Reproduce each of the lines below character for character, omitting the pictures from your answer.

(Collected data)
-- start --

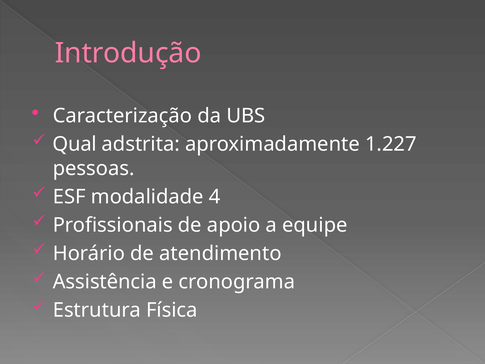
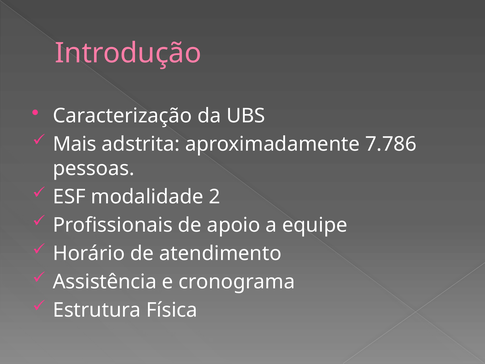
Qual: Qual -> Mais
1.227: 1.227 -> 7.786
4: 4 -> 2
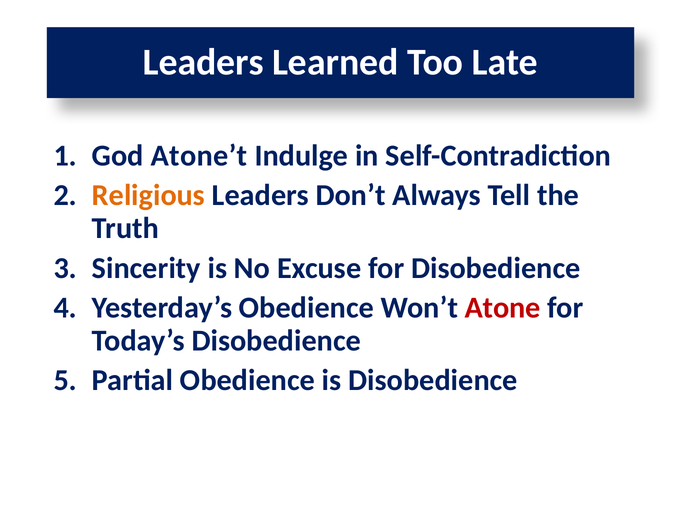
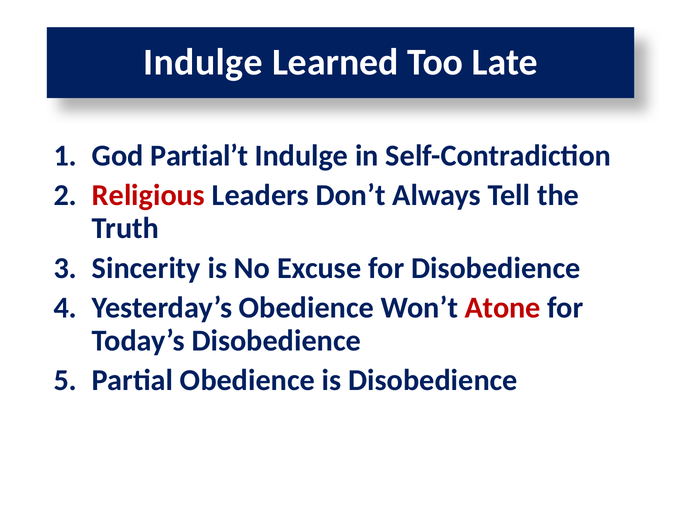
Leaders at (203, 62): Leaders -> Indulge
Atone’t: Atone’t -> Partial’t
Religious colour: orange -> red
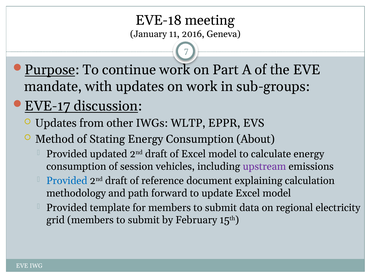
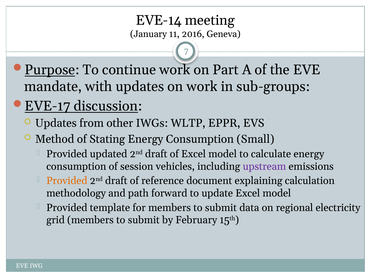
EVE-18: EVE-18 -> EVE-14
About: About -> Small
Provided at (67, 181) colour: blue -> orange
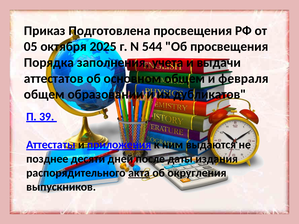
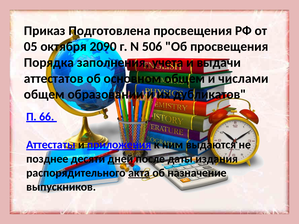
2025: 2025 -> 2090
544: 544 -> 506
февраля: февраля -> числами
39: 39 -> 66
дней underline: none -> present
округления: округления -> назначение
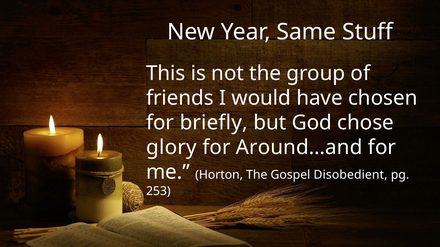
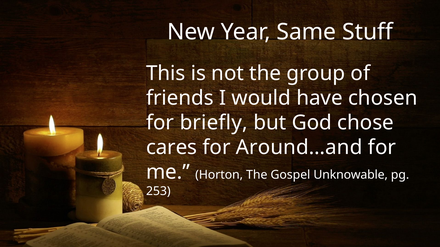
glory: glory -> cares
Disobedient: Disobedient -> Unknowable
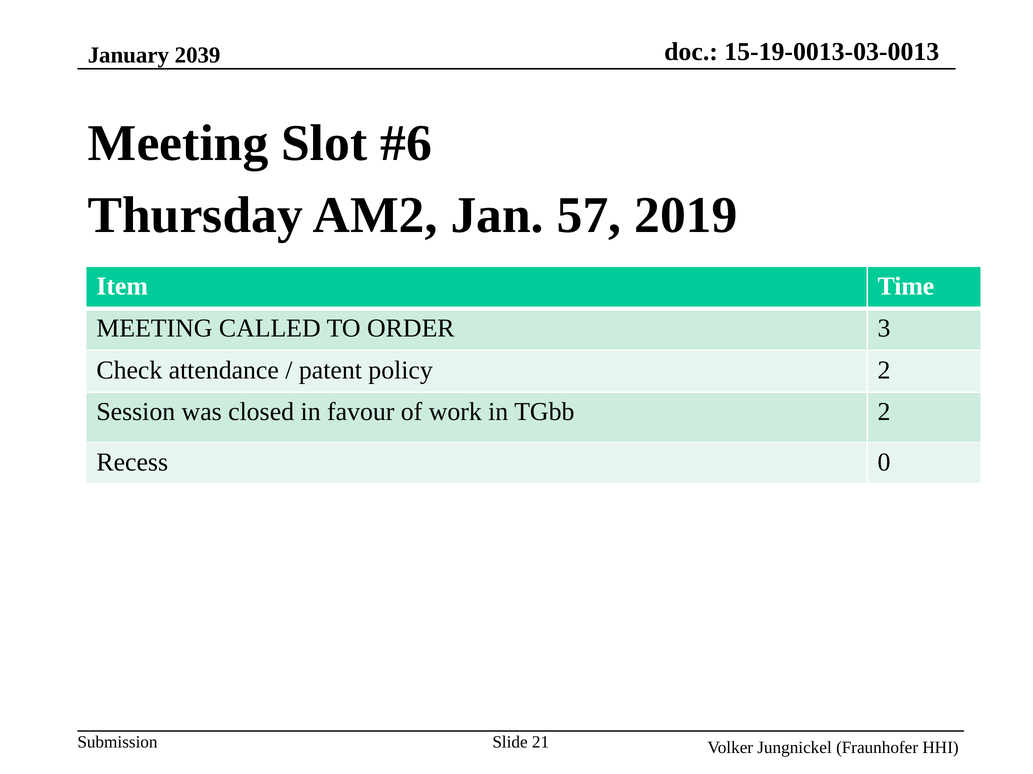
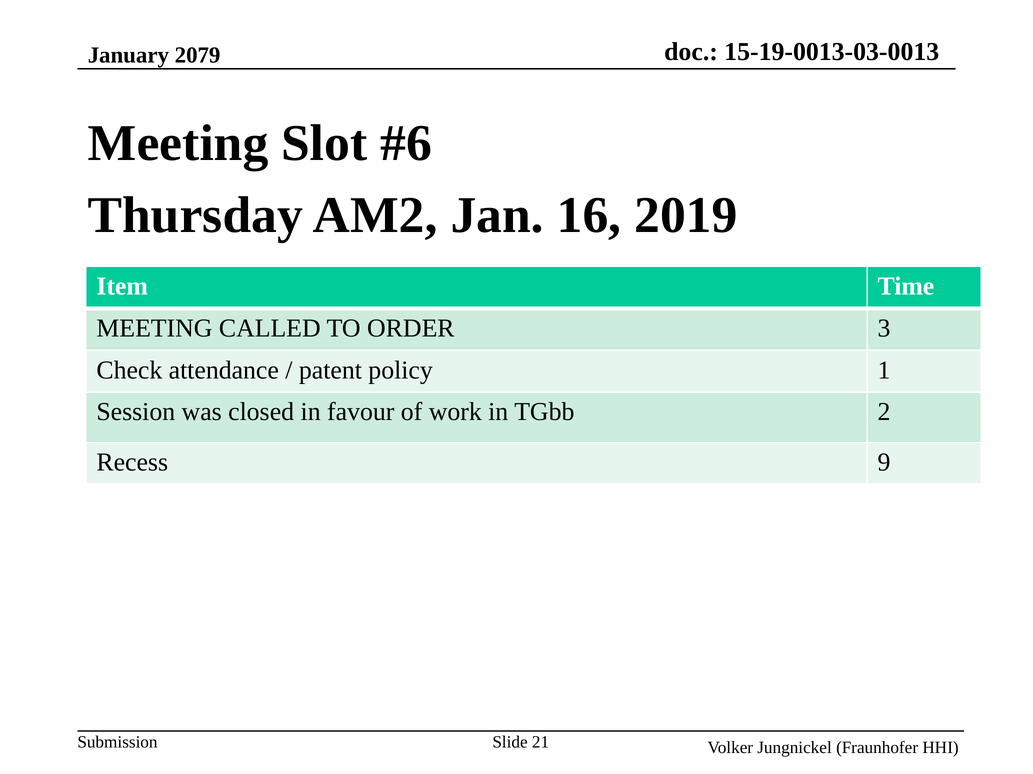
2039: 2039 -> 2079
57: 57 -> 16
policy 2: 2 -> 1
0: 0 -> 9
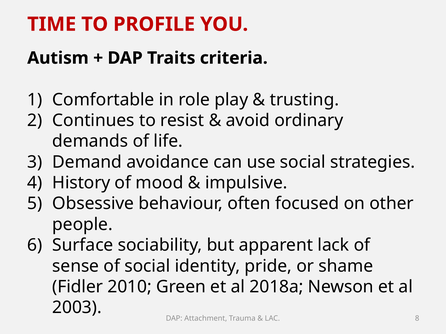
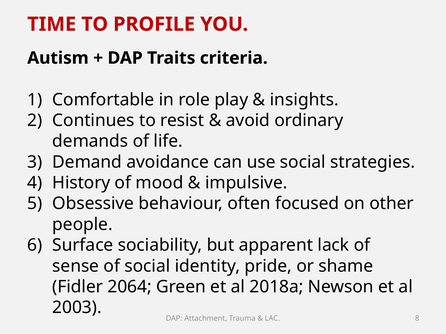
trusting: trusting -> insights
2010: 2010 -> 2064
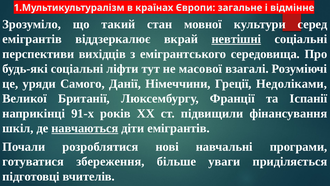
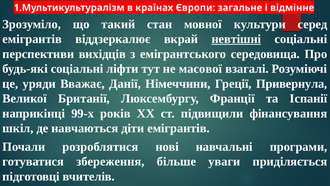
Самого: Самого -> Вважає
Недоліками: Недоліками -> Привернула
91-х: 91-х -> 99-х
навчаються underline: present -> none
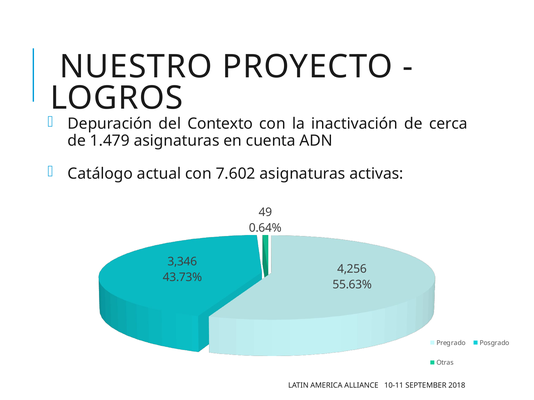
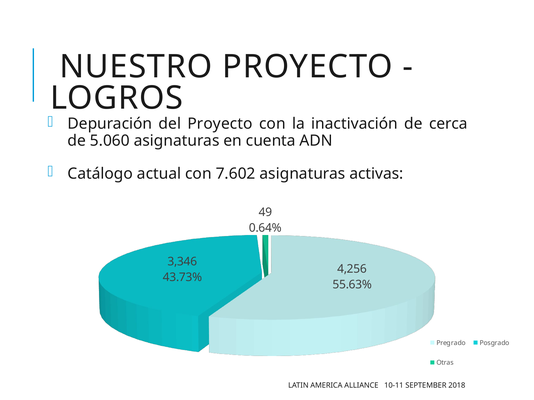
del Contexto: Contexto -> Proyecto
1.479: 1.479 -> 5.060
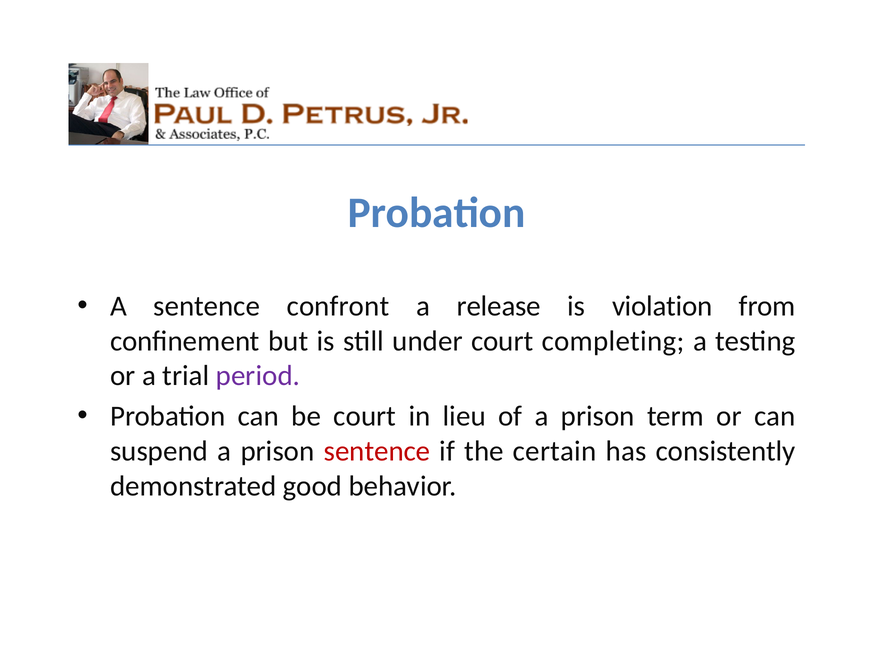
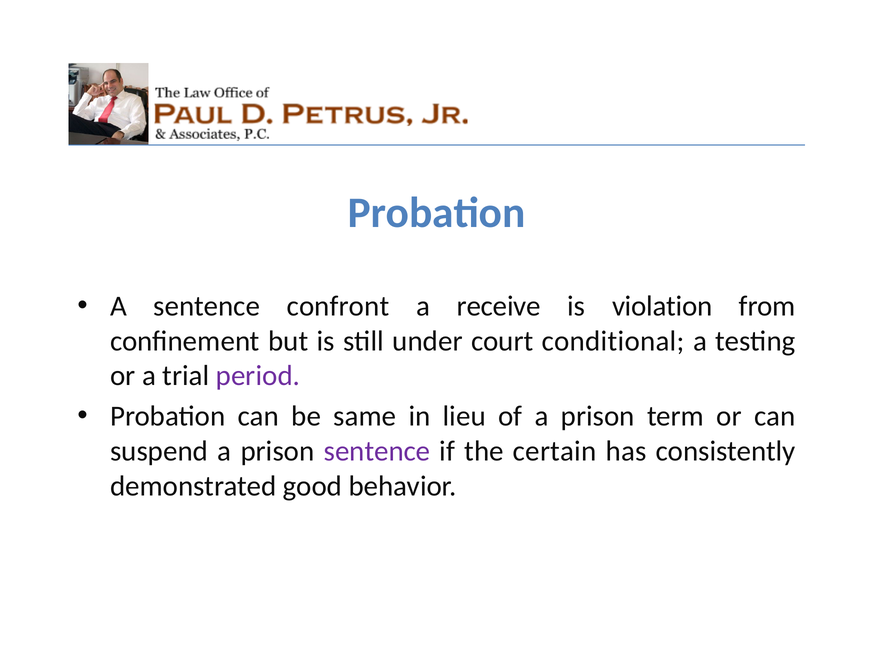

-- end --

EXPECTED ANSWER
Qual: Qual -> Mais
1.227: 1.227 -> 7.786
4: 4 -> 2
Leaders at (203, 62): Leaders -> Indulge
Atone’t: Atone’t -> Partial’t
Religious colour: orange -> red
EVE-18: EVE-18 -> EVE-14
About: About -> Small
Provided at (67, 181) colour: blue -> orange
2025: 2025 -> 2090
544: 544 -> 506
февраля: февраля -> числами
39: 39 -> 66
дней underline: none -> present
округления: округления -> назначение
glory: glory -> cares
Disobedient: Disobedient -> Unknowable
2039: 2039 -> 2079
57: 57 -> 16
policy 2: 2 -> 1
0: 0 -> 9
trusting: trusting -> insights
2010: 2010 -> 2064
Самого: Самого -> Вважає
Недоліками: Недоліками -> Привернула
91-х: 91-х -> 99-х
навчаються underline: present -> none
del Contexto: Contexto -> Proyecto
1.479: 1.479 -> 5.060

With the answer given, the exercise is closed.